»»

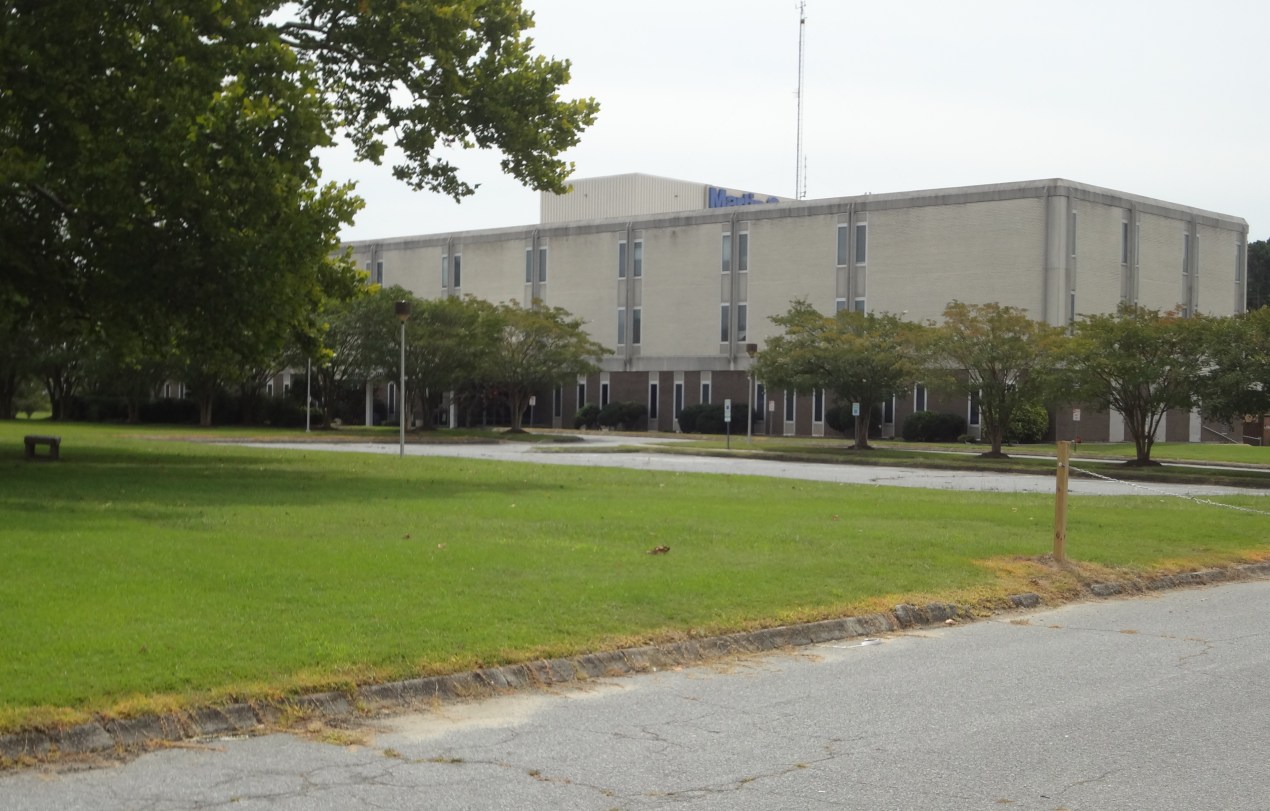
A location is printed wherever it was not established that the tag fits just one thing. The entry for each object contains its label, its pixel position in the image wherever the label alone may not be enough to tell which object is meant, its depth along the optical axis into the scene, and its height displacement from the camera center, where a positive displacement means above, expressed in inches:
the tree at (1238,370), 1525.6 +38.7
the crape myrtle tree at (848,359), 2031.3 +58.5
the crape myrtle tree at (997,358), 1854.1 +59.0
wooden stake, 630.5 -47.1
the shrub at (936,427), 2498.8 -48.6
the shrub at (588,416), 3006.9 -46.7
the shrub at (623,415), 2960.1 -42.0
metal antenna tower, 3112.7 +812.4
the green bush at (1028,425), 2416.3 -41.2
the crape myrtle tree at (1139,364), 1642.5 +47.0
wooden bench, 1015.0 -42.5
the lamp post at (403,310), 1478.3 +88.6
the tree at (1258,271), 4069.9 +399.1
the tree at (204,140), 816.9 +151.5
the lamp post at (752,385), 2144.7 +23.5
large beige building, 2517.2 +270.9
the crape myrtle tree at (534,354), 2527.1 +74.0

««

WHAT NEEDS TO BE DONE> Word for word, reproduce all the data, but not the pictures.

REPLY>
A location is printed wherever it was not established that the tag fits just one thing. The entry for each object contains its label, its pixel position in the image wherever the label alone may not be enough to tell which object is meant, its depth along the optical axis into the scene, and its height displacement from the camera center, where a positive displacement means above, expressed in inches:
the tree at (1238,370), 1525.6 +38.7
the crape myrtle tree at (848,359), 2031.3 +58.5
the crape myrtle tree at (997,358), 1854.1 +59.0
wooden stake, 630.5 -47.1
the shrub at (936,427), 2498.8 -48.6
the shrub at (588,416), 3006.9 -46.7
the shrub at (623,415), 2960.1 -42.0
metal antenna tower, 3112.7 +812.4
the green bush at (1028,425), 2416.3 -41.2
the crape myrtle tree at (1139,364), 1642.5 +47.0
wooden bench, 1015.0 -42.5
the lamp post at (403,310), 1478.3 +88.6
the tree at (1258,271), 4069.9 +399.1
the tree at (204,140), 816.9 +151.5
the lamp post at (752,385), 2144.7 +23.5
large beige building, 2517.2 +270.9
the crape myrtle tree at (534,354), 2527.1 +74.0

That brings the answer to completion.